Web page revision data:
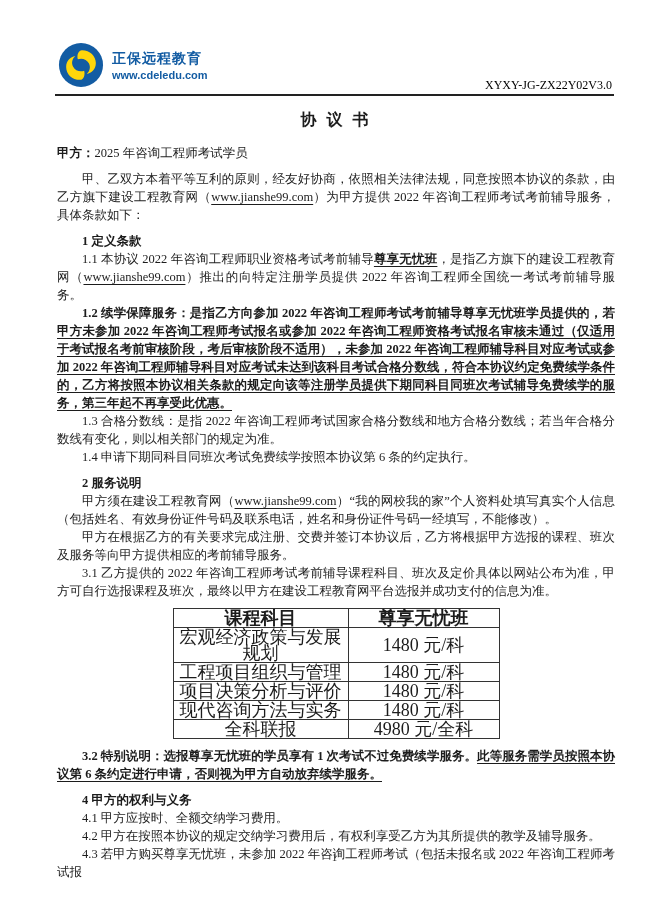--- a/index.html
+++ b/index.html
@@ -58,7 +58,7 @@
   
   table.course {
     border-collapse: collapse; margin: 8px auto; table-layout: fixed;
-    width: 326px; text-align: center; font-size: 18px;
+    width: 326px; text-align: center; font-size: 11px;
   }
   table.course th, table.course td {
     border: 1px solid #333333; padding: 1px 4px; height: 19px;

WORK ITEM: Without the pictures, reproduce every entry exactly as written.

ANSWER BOX:
--- a/index.html
+++ b/index.html
@@ -58,7 +58,7 @@
   
   table.course {
     border-collapse: collapse; margin: 8px auto; table-layout: fixed;
-    width: 326px; text-align: center; font-size: 18px;
+    width: 326px; text-align: center; font-size: 11px;
   }
   table.course th, table.course td {
     border: 1px solid #333333; padding: 1px 4px; height: 19px;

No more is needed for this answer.